> [INSTRUCTIONS FOR THE TASK]: Reproduce the material below line for line, keeping every character, space, and symbol unchanged.

> [SOURCE RECORDS]:

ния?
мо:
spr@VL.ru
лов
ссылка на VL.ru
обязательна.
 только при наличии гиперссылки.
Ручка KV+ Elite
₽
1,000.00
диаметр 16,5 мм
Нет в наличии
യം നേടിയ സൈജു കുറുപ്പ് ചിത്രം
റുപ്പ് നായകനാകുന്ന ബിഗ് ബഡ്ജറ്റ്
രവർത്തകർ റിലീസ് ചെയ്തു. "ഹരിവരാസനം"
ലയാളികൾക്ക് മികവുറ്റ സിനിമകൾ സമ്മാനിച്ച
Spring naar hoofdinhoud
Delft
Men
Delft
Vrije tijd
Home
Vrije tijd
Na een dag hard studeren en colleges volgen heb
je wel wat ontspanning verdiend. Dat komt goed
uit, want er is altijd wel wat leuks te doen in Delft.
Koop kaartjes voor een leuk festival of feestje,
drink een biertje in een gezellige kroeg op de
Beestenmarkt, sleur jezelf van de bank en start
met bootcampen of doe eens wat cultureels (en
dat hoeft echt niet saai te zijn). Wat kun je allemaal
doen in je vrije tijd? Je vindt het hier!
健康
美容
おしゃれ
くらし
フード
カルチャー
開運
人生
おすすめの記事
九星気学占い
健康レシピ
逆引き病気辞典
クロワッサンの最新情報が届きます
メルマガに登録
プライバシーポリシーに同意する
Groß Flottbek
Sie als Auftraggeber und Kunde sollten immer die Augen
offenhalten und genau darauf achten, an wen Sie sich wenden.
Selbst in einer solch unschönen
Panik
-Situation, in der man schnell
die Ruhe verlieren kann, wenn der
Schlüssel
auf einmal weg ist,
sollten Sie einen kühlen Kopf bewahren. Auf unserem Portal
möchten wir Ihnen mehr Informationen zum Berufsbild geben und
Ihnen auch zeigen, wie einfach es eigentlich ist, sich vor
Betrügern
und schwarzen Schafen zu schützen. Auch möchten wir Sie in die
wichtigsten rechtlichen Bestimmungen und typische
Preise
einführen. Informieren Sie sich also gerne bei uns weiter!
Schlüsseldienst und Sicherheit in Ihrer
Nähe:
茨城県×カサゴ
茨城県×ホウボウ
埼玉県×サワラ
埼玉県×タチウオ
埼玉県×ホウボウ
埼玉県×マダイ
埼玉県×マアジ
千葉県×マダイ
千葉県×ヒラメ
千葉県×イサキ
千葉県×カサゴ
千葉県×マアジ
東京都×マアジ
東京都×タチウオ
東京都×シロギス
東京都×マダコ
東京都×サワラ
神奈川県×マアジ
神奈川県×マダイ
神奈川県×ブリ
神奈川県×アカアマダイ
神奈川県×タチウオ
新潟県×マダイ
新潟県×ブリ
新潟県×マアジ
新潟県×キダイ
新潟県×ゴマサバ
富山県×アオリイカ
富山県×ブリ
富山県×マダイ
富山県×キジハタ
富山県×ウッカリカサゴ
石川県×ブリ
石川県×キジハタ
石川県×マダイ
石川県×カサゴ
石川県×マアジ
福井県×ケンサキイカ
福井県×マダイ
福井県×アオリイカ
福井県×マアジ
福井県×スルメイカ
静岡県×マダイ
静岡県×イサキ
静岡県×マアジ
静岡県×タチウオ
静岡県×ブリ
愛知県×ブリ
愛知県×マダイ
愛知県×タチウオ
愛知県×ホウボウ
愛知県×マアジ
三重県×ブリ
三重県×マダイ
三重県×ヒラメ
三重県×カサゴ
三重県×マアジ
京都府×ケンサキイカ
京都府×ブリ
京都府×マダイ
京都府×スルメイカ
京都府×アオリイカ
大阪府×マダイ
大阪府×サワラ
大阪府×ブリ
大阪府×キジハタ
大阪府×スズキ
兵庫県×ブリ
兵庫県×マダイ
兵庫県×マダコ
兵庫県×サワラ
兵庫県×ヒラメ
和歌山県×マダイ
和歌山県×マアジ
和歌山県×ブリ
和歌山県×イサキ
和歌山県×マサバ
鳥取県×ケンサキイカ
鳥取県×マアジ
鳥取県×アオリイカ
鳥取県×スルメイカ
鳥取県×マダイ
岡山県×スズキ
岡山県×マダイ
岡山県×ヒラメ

> [RESPONSE AREA]:
ния?
мо:
spr@VL.ru
лов
ссылка на VL.ru
обязательна.
 только при наличии гиперссылки.
Ручка KV+ Elite
₽
1,000.00
диаметр 16,5 мм
Нет в наличии
യം നേടിയ സൈജു കുറുപ്പ് ചിത്രം
റുപ്പ് നായകനാകുന്ന ബിഗ് ബഡ്ജറ്റ്
രവർത്തകർ റിലീസ് ചെയ്തു. "ഹരിവരാസനം"
ലയാളികൾക്ക് മികവുറ്റ സിനിമകൾ സമ്മാനിച്ച
Spring naar hoofdinhoud
Delft
Men
Delft
Vrije tijd
Home
Vrije tijd
Na een dag hard studeren en colleges volgen heb
je wel wat ontspanning verdiend. Dat komt goed
uit, want er is altijd wel wat leuks te doen in Delft.
Koop kaartjes voor een leuk festival of feestje,
drink een biertje in een gezellige kroeg op de
Beestenmarkt, sleur jezelf van de bank en start
met bootcampen of doe eens wat cultureels (en
dat hoeft echt niet saai te zijn). Wat kun je allemaal
doen in je vrije tijd? Je vindt het hier!
健康
美容
おしゃれ
くらし
フード
カルチャー
開運
人生
おすすめの記事
九星気学占い
健康レシピ
逆引き病気辞典
クロワッサンの最新情報が届きます
メルマガに登録
プライバシーポリシーに同意する
Groß Flottbek
Sie als Auftraggeber und Kunde sollten immer die Augen
offenhalten und genau darauf achten, an wen Sie sich wenden.
Selbst in einer solch unschönen
Panik
-Situation, in der man schnell
die Ruhe verlieren kann, wenn der
Schlüssel
auf einmal weg ist,
sollten Sie einen kühlen Kopf bewahren. Auf unserem Portal
möchten wir Ihnen mehr Informationen zum Berufsbild geben und
Ihnen auch zeigen, wie einfach es eigentlich ist, sich vor
Betrügern
und schwarzen Schafen zu schützen. Auch möchten wir Sie in die
wichtigsten rechtlichen Bestimmungen und typische
Preise
einführen. Informieren Sie sich also gerne bei uns weiter!
Schlüsseldienst und Sicherheit in Ihrer
Nähe:
茨城県×カサゴ
茨城県×ホウボウ
埼玉県×サワラ
埼玉県×タチウオ
埼玉県×ホウボウ
埼玉県×マダイ
埼玉県×マアジ
千葉県×マダイ
千葉県×ヒラメ
千葉県×イサキ
千葉県×カサゴ
千葉県×マアジ
東京都×マアジ
東京都×タチウオ
東京都×シロギス
東京都×マダコ
東京都×サワラ
神奈川県×マアジ
神奈川県×マダイ
神奈川県×ブリ
神奈川県×アカアマダイ
神奈川県×タチウオ
新潟県×マダイ
新潟県×ブリ
新潟県×マアジ
新潟県×キダイ
新潟県×ゴマサバ
富山県×アオリイカ
富山県×ブリ
富山県×マダイ
富山県×キジハタ
富山県×ウッカリカサゴ
石川県×ブリ
石川県×キジハタ
石川県×マダイ
石川県×カサゴ
石川県×マアジ
福井県×ケンサキイカ
福井県×マダイ
福井県×アオリイカ
福井県×マアジ
福井県×スルメイカ
静岡県×マダイ
静岡県×イサキ
静岡県×マアジ
静岡県×タチウオ
静岡県×ブリ
愛知県×ブリ
愛知県×マダイ
愛知県×タチウオ
愛知県×ホウボウ
愛知県×マアジ
三重県×ブリ
三重県×マダイ
三重県×ヒラメ
三重県×カサゴ
三重県×マアジ
京都府×ケンサキイカ
京都府×ブリ
京都府×マダイ
京都府×スルメイカ
京都府×アオリイカ
大阪府×マダイ
大阪府×サワラ
大阪府×ブリ
大阪府×キジハタ
大阪府×スズキ
兵庫県×ブリ
兵庫県×マダイ
兵庫県×マダコ
兵庫県×サワラ
兵庫県×ヒラメ
和歌山県×マダイ
和歌山県×マアジ
和歌山県×ブリ
和歌山県×イサキ
和歌山県×マサバ
鳥取県×ケンサキイカ
鳥取県×マアジ
鳥取県×アオリイカ
鳥取県×スルメイカ
鳥取県×マダイ
岡山県×スズキ
岡山県×マダイ
岡山県×ヒラメ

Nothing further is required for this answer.